__To-do item__. Quote word for word every line of text in the listing below, keeping the original line breaks. Leave the pictures out of your answer.

__Material supplied__.
BEGIN
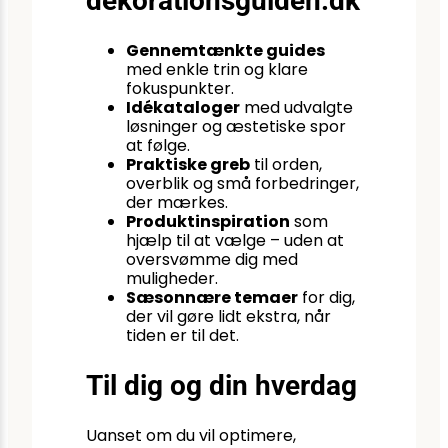
dekorationsguiden.dk
Gennemtænkte guides
med enkle trin og klare
fokuspunkter.
Idékataloger
med udvalgte
løsninger og æstetiske spor
at følge.
Praktiske greb
til orden,
overblik og små forbedringer,
der mærkes.
Produktinspiration
som
hjælp til at vælge – uden at
oversvømme dig med
muligheder.
Sæsonnære temaer
for dig,
der vil gøre lidt ekstra, når
tiden er til det.
Til dig og din hverdag
Uanset om du vil optimere,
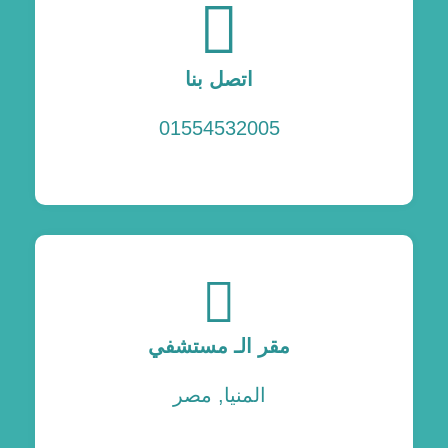
اتصل بنا
01554532005
مقر الـ مستشفي
المنيا, مصر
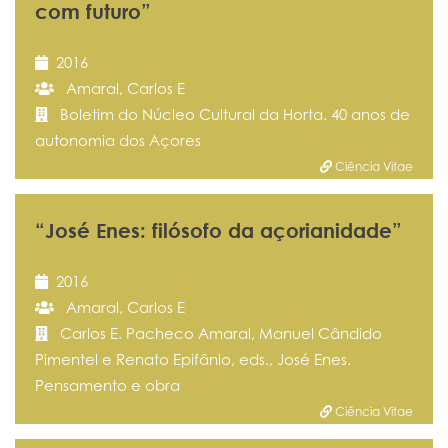
com futuro”
2016
Amaral, Carlos E
Boletim do Núcleo Cultural da Horta. 40 anos de
autonomia dos Açores
Ciência Vitae
“José Enes: filósofo da açorianidade”
2016
Amaral, Carlos E
Carlos E. Pacheco Amaral, Manuel Cândido
Pimentel e Renato Epifânio, eds., José Enes.
Pensamento e obra
Ciência Vitae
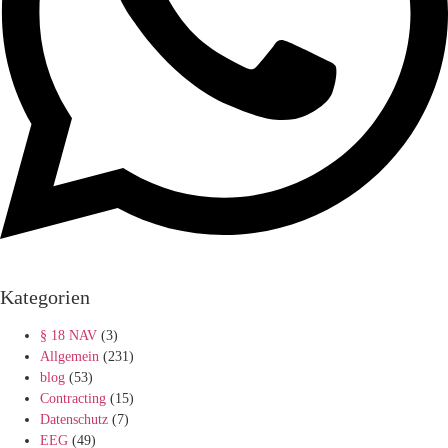
Kategorien
§ 18 NAV
(3)
Allgemein
(231)
blog
(53)
Contracting
(15)
Datenschutz
(7)
EEG
(49)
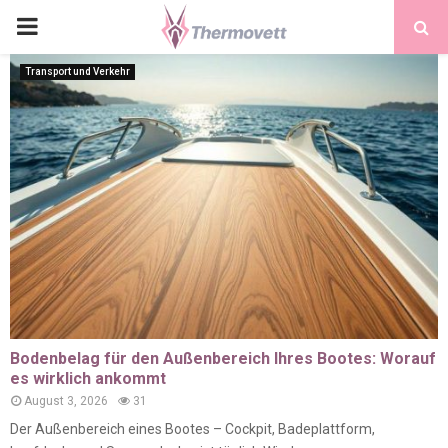
PRIMARY
MENU
Transport und Verkehr
Bodenbelag für den Außenbereich Ihres Bootes: Worauf
es wirklich ankommt
August 3, 2026
31
Der Außenbereich eines Bootes – Cockpit, Badeplattform,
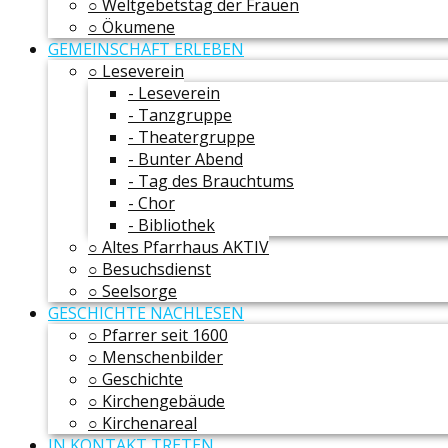
○ Weltgebetstag der Frauen
○ Ökumene
GEMEINSCHAFT ERLEBEN
○ Leseverein
- Leseverein
- Tanzgruppe
- Theatergruppe
- Bunter Abend
- Tag des Brauchtums
- Chor
- Bibliothek
○ Altes Pfarrhaus AKTIV
○ Besuchsdienst
○ Seelsorge
GESCHICHTE NACHLESEN
○ Pfarrer seit 1600
○ Menschenbilder
○ Geschichte
○ Kirchengebäude
○ Kirchenareal
IN KONTAKT TRETEN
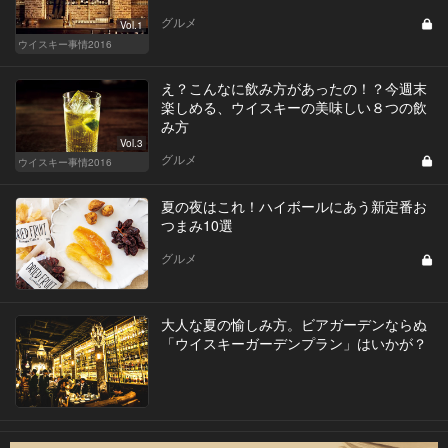
グルメ
Vol.1
ウイスキー事情2016
え？こんなに飲み方があったの！？今週末
楽しめる、ウイスキーの美味しい８つの飲
み方
Vol.3
グルメ
ウイスキー事情2016
夏の夜はこれ！ハイボールにあう新定番お
つまみ10選
グルメ
大人な夏の愉しみ方。ビアガーデンならぬ
「ウイスキーガーデンプラン」はいかが？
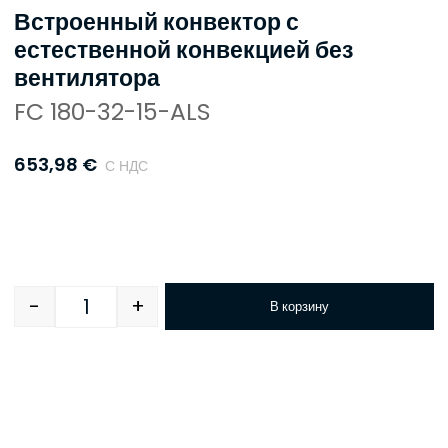
Встроенный конвектор с
естественной конвекцией без
вентилятора
FC 180-32-15-ALS
653,98
€
С НДС
-
+
В корзину
Quantity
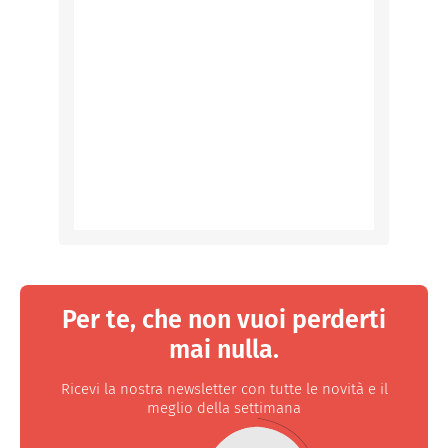
Per te, che non vuoi perderti
mai nulla.
Ricevi la nostra newsletter con tutte le novità e il
meglio della settimana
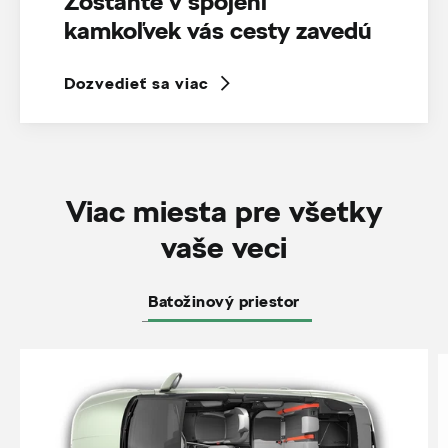
Zostaňte v spojení
kamkoľvek vás cesty zavedú
Dozvedieť sa viac
Viac miesta pre všetky
vaše veci
Batožinový priestor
END
__Result of the task__.
dekorationsguiden.dk
Gennemtænkte guides
med enkle trin og klare
fokuspunkter.
Idékataloger
med udvalgte
løsninger og æstetiske spor
at følge.
Praktiske greb
til orden,
overblik og små forbedringer,
der mærkes.
Produktinspiration
som
hjælp til at vælge – uden at
oversvømme dig med
muligheder.
Sæsonnære temaer
for dig,
der vil gøre lidt ekstra, når
tiden er til det.
Til dig og din hverdag
Uanset om du vil optimere,
اتصل بنا
01554532005
مقر الـ مستشفي
المنيا, مصر
com futuro”
2016
Amaral, Carlos E
Boletim do Núcleo Cultural da Horta. 40 anos de
autonomia dos Açores
Ciência Vitae
“José Enes: filósofo da açorianidade”
2016
Amaral, Carlos E
Carlos E. Pacheco Amaral, Manuel Cândido
Pimentel e Renato Epifânio, eds., José Enes.
Pensamento e obra
Ciência Vitae
Kategorien
§ 18 NAV
(3)
Allgemein
(231)
blog
(53)
Contracting
(15)
Datenschutz
(7)
EEG
(49)
PRIMARY
MENU
Transport und Verkehr
Bodenbelag für den Außenbereich Ihres Bootes: Worauf
es wirklich ankommt
August 3, 2026
31
Der Außenbereich eines Bootes – Cockpit, Badeplattform,
○ Weltgebetstag der Frauen
○ Ökumene
GEMEINSCHAFT ERLEBEN
○ Leseverein
- Leseverein
- Tanzgruppe
- Theatergruppe
- Bunter Abend
- Tag des Brauchtums
- Chor
- Bibliothek
○ Altes Pfarrhaus AKTIV
○ Besuchsdienst
○ Seelsorge
GESCHICHTE NACHLESEN
○ Pfarrer seit 1600
○ Menschenbilder
○ Geschichte
○ Kirchengebäude
○ Kirchenareal
IN KONTAKT TRETEN
グルメ
Vol.1
ウイスキー事情2016
え？こんなに飲み方があったの！？今週末
楽しめる、ウイスキーの美味しい８つの飲
み方
Vol.3
グルメ
ウイスキー事情2016
夏の夜はこれ！ハイボールにあう新定番お
つまみ10選
グルメ
大人な夏の愉しみ方。ビアガーデンならぬ
「ウイスキーガーデンプラン」はいかが？
Встроенный конвектор с
естественной конвекцией без
вентилятора
FC 180-32-15-ALS
653,98
€
С НДС
-
+
В корзину
Quantity
Per te, che non vuoi perderti
mai nulla.
Ricevi la nostra newsletter con tutte le novità e il
meglio della settimana
Zostaňte v spojení
kamkoľvek vás cesty zavedú
Dozvedieť sa viac
Viac miesta pre všetky
vaše veci
Batožinový priestor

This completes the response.